USDA Reflects on Decade of Antimicrobial Resistance Response
Antimicrobial drugs revolutionized the agriculture and veterinary industries when first introduced in the 1960's, but subsequent overuse has contributed to the grave public health threat of antimicrobial resistance (AMR). The United States Department of Agriculture (USDA) hosted a public meeting on Aug. 30, 2022 to share what the agency has learned about AMR across the One Health interfaces of food safety, animal and human health and the environment over the last decade. Experts from across USDA’s programs and partners at other federal agencies also outlined challenges for furthering the science on AMR in the future.

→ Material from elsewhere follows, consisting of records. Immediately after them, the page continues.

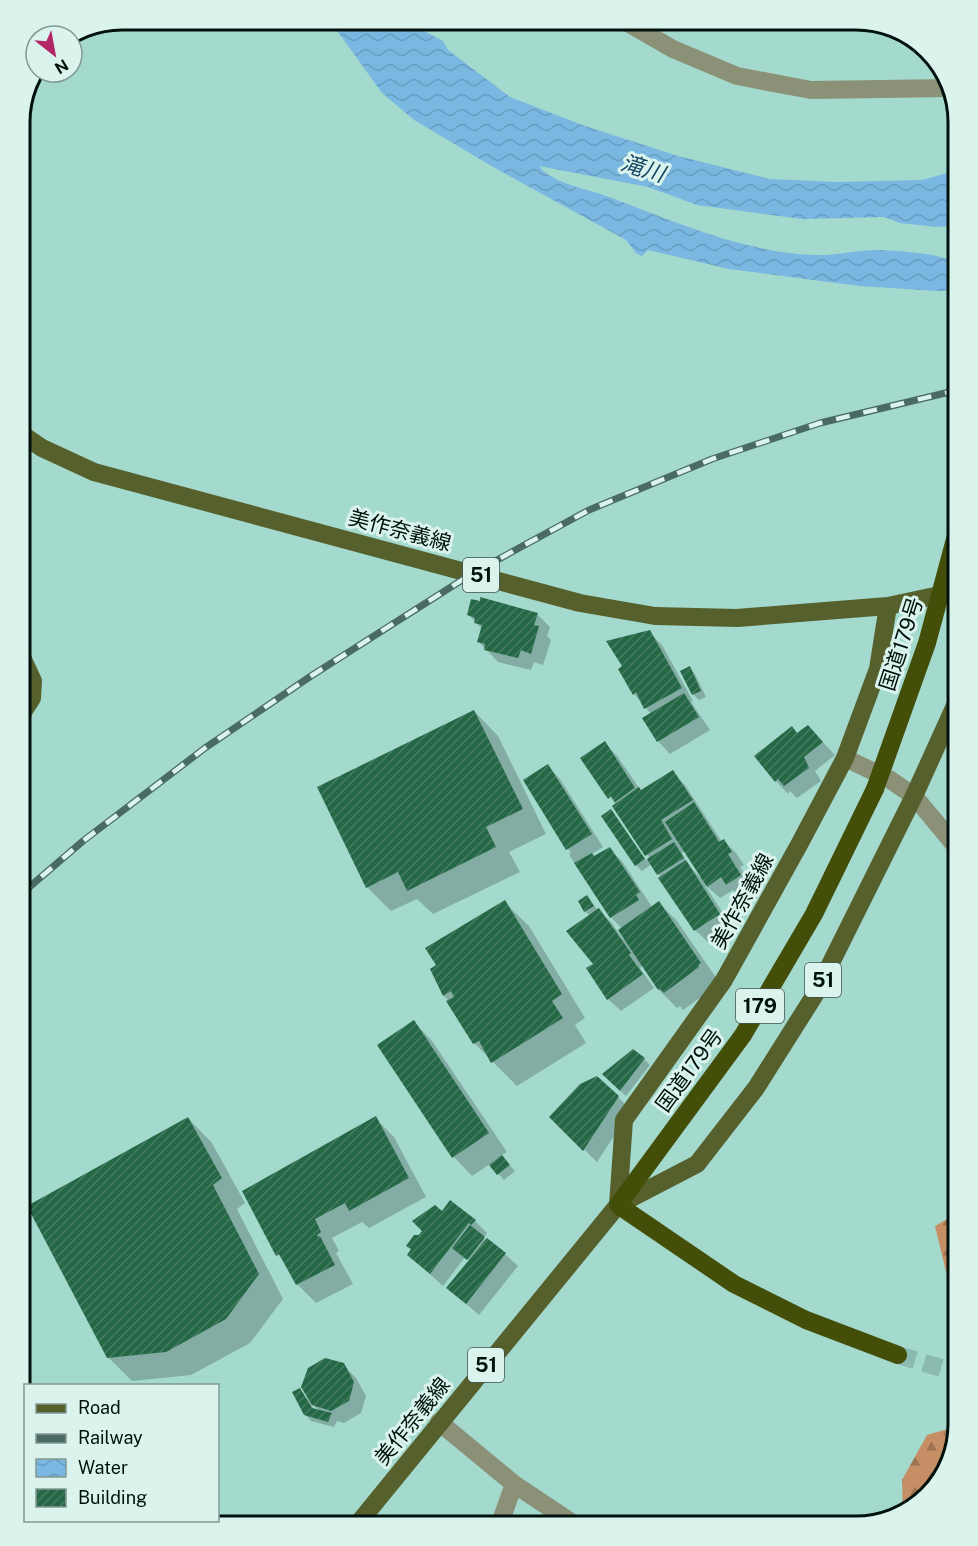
<svg xmlns="http://www.w3.org/2000/svg" width="978" height="1546" font-family="'Public Sans','Noto Sans JP',sans-serif">
<style>
.forest{fill:url(#forest-firs)}
.water{fill:url(#water-waves)}
.shadow{fill:#0003;fill-rule:evenodd}
.building{fill:url(#building-hatch)}
.lines{fill:none;stroke-linecap:round;stroke-linejoin:round}
.highway-tunnel{stroke:#8bbbb0;stroke-width:18;stroke-dasharray:18 9;stroke-linecap:butt}
.minor{stroke:#8b9176;stroke-width:18}
.major{stroke:#56602d;stroke-width:18}
.highway{stroke:#434e09;stroke-width:18}
.rail-casing{stroke:#4a6b64;stroke-width:7}
.rail{stroke:#daf4ed;stroke-width:4.5;stroke-dasharray:14;stroke-linecap:butt}
.highway-bridge{stroke:#434e09;stroke-width:18}
.labels{text-anchor:middle;dominant-baseline:central;stroke-width:6;stroke-linejoin:round;paint-order:stroke}
.shield{fill:#daf4ed;stroke:#415550;stroke-width:1.5}
.shield-label{font-size:20px;font-weight:bold;fill:#00110d}
.street-label{font-size:21px;fill:#00110d;stroke:#daf4ed}
.water-label{font-size:22px;font-style:italic;fill:#164763;stroke:#daf4ed}
.rim{fill:none;stroke:#00110d;stroke-width:3}
</style>
<defs>
<pattern id="forest-firs" width="22" height="20" patternUnits="userSpaceOnUse" patternTransform="scale(1.5)"><rect width="22" height="20" fill="#c58e64"/><path d="M5 1l3.5 6h-7zM16 11l3.5 6h-7z" fill="#9e7351"/></pattern>
<pattern id="water-waves" width="16" height="10" patternUnits="userSpaceOnUse" patternTransform="scale(1.5)"><rect width="16" height="10" fill="#7ab8e2"/><path d="M0 5q4-4 8 0t8 0" fill="none" stroke="#689dc1"/></pattern>
<pattern id="building-hatch" width="6" height="6" patternUnits="userSpaceOnUse" patternTransform="scale(1.5)"><rect width="6" height="6" fill="#246846"/><path d="M-1 1l2-2M0 6l6-6M5 7l2-2" fill="none" stroke="#487c62"/></pattern>
</defs>
<rect width="100%" height="100%" fill="#a4d9cd"/>
<path class="forest" d="M958,1213v75l-11,-12 -12,-50z
M958,1426l-13,50 -42,39 -1,-35 25,-45z"/>
<path class="water" d="M411,24l32,17 5,9 62,47 75,29 93,30 92,23 68,3 84,-2 36,-10v56l-22,1 -36,-4 -16,-6 -82,2 -105,-14 -49,-18 -109,-21c15,19 48,22 70,31 67,25 133,55 205,58 21,1 43,-5 64,-5 24,1 59,3 80,13v27l-21,1 -78,-5 -130,-17 -81,-19 -6,6 -6,-3 -10,-13 -133,-73 -79,-47 -32,-27 -49,-68z"/>
<path class="shadow" d="M537,614l13,13 -3,9 4,4 -8,25 -9,-3 -3,8 -33,-8 -20,-21 4,-12 -13,-14z
M649,632l13,13 31,56 -2,1 19,28 -40,24 -12,-13 -7,-27 -17,-20z
M689,668l6,6 11,23 -7,3 -6,-6z
M474,711l24,25 48,98 -37,18 11,20 -87,42 -16,-15 -26,12 -24,-24z
M798,734l23,6 14,15 -20,16 6,10 -24,17 -7,-7 -2,3 -12,-13z
M605,743l12,13 25,36 30,-20 13,13 37,57 2,-1 12,12 8,12 -4,2 13,21 -13,9 -7,-7 -13,8 -16,-14 28,43 -24,15 -13,-12 -43,-66 -10,7 -6,-6 -25,-54 36,50 3,-2 -36,-53 2,-1 -34,-46zM685,851l17,26 -1,1 -13,-13 -6,-12z
M548,766l12,13 43,68 -11,7 3,4 14,-9 13,12 30,46 7,-4 18,18 42,61 -2,4 -34,24 -3,-4 -3,2 -18,-18 -16,-25 -3,3 14,20 -33,23 -13,-12 -13,-34 -5,-49 -5,-5 2,-14 11,13 13,12 12,17 3,-1 -4,-9 -11,-12 -38,-56 -4,-7 2,-1 -46,-72z
M504,902l25,24 56,92 -10,7 11,18 -69,43 -42,-42 -26,-43 -5,-5 -12,-27z
M414,1022l18,19 75,111 -6,4 14,15 -11,9 -14,-16 -18,12 -18,-19 -75,-112z
M644,1059l6,6 -24,31 -22,-22z
M618,1097l13,13 -34,52 -46,-45z
M188,1118l24,25 33,60 -8,6 46,90 -33,44 -59,32 -59,6 -24,-24z
M375,1118l19,19 32,60 -57,31 -7,-6 -30,16 7,13 -3,2 17,31 -37,19 -19,-19 -11,-20 -8,-9 -34,-63z
M443,1213l32,8 12,12 -4,5 22,16 13,12 -39,49 -31,-27 22,-27 -5,-4 -22,29 -34,-31 10,-19z
M343,1365l13,13 10,18 -5,17 -17,10 -7,-2 -3,6 -23,-6 -6,-7 -6,-24 10,10zM310,1401l5,6 5,5 -6,-2z
M98,1520h63l5,6h-51z"/>
<path class="building" d="M480,597l58,16 -4,12 5,1 -8,28 -10,-4 -3,8 -34,-8 1,-6 -8,-2 5,-17 -8,-2 1,-5 -8,-3 4,-16 9,2z
M650,630l32,58 -38,21 -8,-17 -3,3 -15,-26 4,-3 -16,-25z
M690,666l11,25 -9,4 -12,-24z
M684,693l15,24 -42,25 -15,-24z
M474,710l49,99 -37,18 10,20 -89,44 -9,-19 -32,16 -49,-101z
M808,725l15,17 -19,15 5,11 -25,18 -6,-7 -3,3 -21,-26 38,-30 5,7z
M605,741l30,47 -20,14 -4,-6 -3,3 -28,-41z
M548,764l44,70 -26,16 -43,-70z
M673,770l20,30 -32,20 11,19 -27,17 -33,-50 27,-19 2,3z
M694,802l25,40 5,-3 8,13 -4,2 13,21 -15,10 -5,-8 -14,10 -42,-65z
M611,809l34,50 -10,7 -34,-50z
M674,842l10,16 -27,17 -10,-16z
M610,847l30,45 -4,3 3,5 -29,18 -36,-55 18,-10 2,3z
M686,860l34,54 -26,17 -36,-53z
M587,895l7,11 -10,6 -6,-11z
M505,900l57,94 -10,7 11,17 -72,45 -12,-22 -6,3 -27,-43 8,-4 -3,-6 -8,5 -13,-27 6,-4 -11,-17z
M659,901l42,62 -3,2 1,2 -35,26 -4,-4 -2,1 -40,-60z
M599,908l32,45 -2,2 14,19 -36,26 -21,-32 7,-4 -27,-33z
M414,1020l75,113 -37,25 -75,-113z
M633,1049l12,9 -25,33 -18,-17z
M597,1076l22,20 -36,55 -34,-34 31,-33z
M376,1116l33,62 -60,33 -4,-8 -30,16 6,13 -4,3 1,2 2,-1 15,29 -39,20 -17,-31 -3,2 -34,-65z
M188,1117l34,61 -9,7 46,89 -33,45 -60,33 -59,6 -80,-152z
M502,1155l8,10 -13,10 -8,-10z
M450,1200l26,20 -5,5 -2,-2 -39,51 -23,-19 4,-6 -5,-3 8,-11h5l3,-4 -10,-10 23,-16 7,6z
M470,1225l15,12 -18,23 -15,-12z
M487,1238l19,15 -40,51 -20,-16z
M325,1358l19,5 10,19 -5,19 -18,10 -19,-6 -11,-18 7,-19z
M300,1388l12,20 20,5 -4,9 -24,-7 -12,-23z
M99,1520h60l3,5 -2,1h-45z"/>
<g class="lines">
<path class="highway-tunnel" d="M898,1355l60,18"/>
<path class="minor" d="M626,22l47,27 64,27 74,14 140,-2
M845,758l44,21 25,17 44,53
M439,1422l75,62 63,42
M499,1526l15,-42"/>
<path class="major" d="M20,433l22,15 52,24 486,131 75,13 82,2 151,-12 70,-15
M20,653l13,28 -1,17 -11,17
M618,1205l6,-85 100,-140 76,-137 45,-85 33,-89 10,-63
M356,1526l262,-321 79,-41 59,-76 60,-95 98,-197 44,-97"/>
<path class="highway" d="M875,789l-61,125 -71,121 -125,170 116,79 72,36 92,35"/>
<g class="rail-casing">
<path id="rail" d="M20,895l63,-54 122,-93 106,-72 162,-103 116,-63 123,-51 108,-36 138,-33"/>
</g>
<use href="#rail" class="rail"/>
<path class="highway-bridge" d="M875,789l52,-146 31,-115"/>
</g>
<g class="labels">
<g class="shield">
<rect x="463" y="558" width="36" height="34" rx="4.5"/>
<rect x="805" y="963" width="36" height="34" rx="4.5"/>
<rect x="736" y="989" width="48" height="34" rx="4.5"/>
<rect x="468" y="1348" width="36" height="34" rx="4.5"/>
</g>
<g class="shield-label">
<text x="481" y="575">51</text>
<text x="823" y="980">51</text>
<text x="760" y="1006">179</text>
<text x="486" y="1365">51</text>
</g>
<g class="street-label">
<text transform="translate(400 530) rotate(15)">美作奈義線</text>
<text transform="translate(901 644) rotate(-72)">国道179号</text>
<text transform="translate(742 901) rotate(-61)">美作奈義線</text>
<text transform="translate(689 1070) rotate(-54)">国道179号</text>
<text transform="translate(412 1421) rotate(-51)">美作奈義線</text>
</g>
<g class="water-label">
<text transform="translate(643 168) rotate(17)">滝川</text>
</g>
</g>
<path d="M0 0H978V1546H0ZM122 30H856A92 92 0 0 1 948 122V1424A92 92 0 0 1 856 1516H122A92 92 0 0 1 30 1424V122A92 92 0 0 1 122 30Z" fill="#daf4ed" fill-rule="evenodd"/>
<path class="rim" d="M122 30H856A92 92 0 0 1 948 122V1424A92 92 0 0 1 856 1516H122A92 92 0 0 1 30 1424V122A92 92 0 0 1 122 30Z"/>
<rect x="24" y="1384" width="195" height="138" fill="#daf4ed" stroke="#839993" stroke-width="1.5"/>
<rect x="36" y="1404" width="30" height="9" fill="#56602d" stroke="#839993" stroke-width="1.5"/>
<text x="78" y="1414" font-size="18" fill="#00110d">Road</text>
<rect x="36" y="1434" width="30" height="9" fill="#4a6b64" stroke="#839993" stroke-width="1.5"/>
<text x="78" y="1444" font-size="18" fill="#00110d">Railway</text>
<rect x="36" y="1459" width="30" height="18" fill="url(#water-waves)" stroke="#839993" stroke-width="1.5"/>
<text x="78" y="1474" font-size="18" fill="#00110d">Water</text>
<rect x="36" y="1489" width="30" height="18" fill="url(#building-hatch)" stroke="#839993" stroke-width="1.5"/>
<text x="78" y="1504" font-size="18" fill="#00110d">Building</text>
<g transform="translate(54 54) rotate(149)"><circle r="28" fill="#daf4ed" stroke="#839993" stroke-width="1.5"/>
<path d="M0-4.5L10 22L0 15L-10 22Z" fill="#b22867"/>
<text y="-9" font-size="16" font-weight="bold" text-anchor="middle" fill="#00110d">N</text>
</g>
</svg>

AMR is of particular interest to USDA, as it can affect livestock, animal-derived food products, crops and consumers on a health and economic level. USDA developed its Antimicrobial Resistance Action Plan in 2012, following feedback from a stakeholder workshop. The plan outlined a comprehensive, integrated approach for future surveillance; research and development; and education, extension and outreach activities. Though progress has been made in the last 10 years, there is more work to be done.
"A comprehensive approach to AMR must go beyond any single sector, and unite public, private, industry and international stakeholders," said Steven Kappes, Ph.D., Associate Administrator for the Office of National Programs at USDA’s Agricultural Research Service. Prior to the creation of the action plan, decisions were driven largely in the absence of data, he elaborated. The 2012 workshop helped identify areas where more data were needed, and USDA and other federal agencies have since implemented multiple national monitoring programs. Over the last decade, USDA’s National Animal Health Monitoring System has led 9 voluntary studies in collaboration with industry to test for AMR in healthy populations of equines, swine and poultry on a national level. The National Animal Health Laboratory Network, working in partnership with veterinary organizations, conducts similar surveillance in sick animals, which informs mitigation and antibiotic stewardship best practices.
Data collection helps inform activities at the Agricultural Research Service, a non-regulatory arm of USDA that is working to develop alternatives to antibiotics, novel approaches to AMR pathogens, risk tools and detection strategies. Their most recent successes include discovering a bacterial gene in meat (mcr-1) that increases resistance to colistin and describing the role of DNA megaplasmids in antimicrobial and metal resistance in Salmonella infantis, one of the most prevalent foodborne pathogens causing human illness.
USDA's Goals for Improvement
Still, the agency hopes to expand its efforts to combat AMR, and identified several areas of potential growth:
Data Visualization and Interpretation: The complex nature of AMR surveillance makes it challenging to deliver real-time results to the public in an accessible way. USDA also shares data with federal agencies focused heavily on AMR issues related to human health, but it can be difficult to marry animal data with these findings. For example, human breakpoints don’t extrapolate to animal breakpoints.
Partner and Stakeholder Collaborations: USDA works with a wide range of industry, agricultural and veterinary groups, many of whom participate on a voluntary basis. Because of this, data collection is based heavily on response rates. USDA is examining ways to reduce the burden of self-reporting as well as ensure stakeholders with various needs can receive valuable information from their participation.
Expanding Monitoring to New Areas: Although USDA has gathered large datasets from certain industries, it lacks data for other smaller segments, as well as robust, centralized data for companion animals. Though the National Wildlife Research Center has conducted monitoring on AMR at the wildlife-agriculture interface, more research is needed to understand how these interactions take place and what magnitude they play in AMR transmission between species.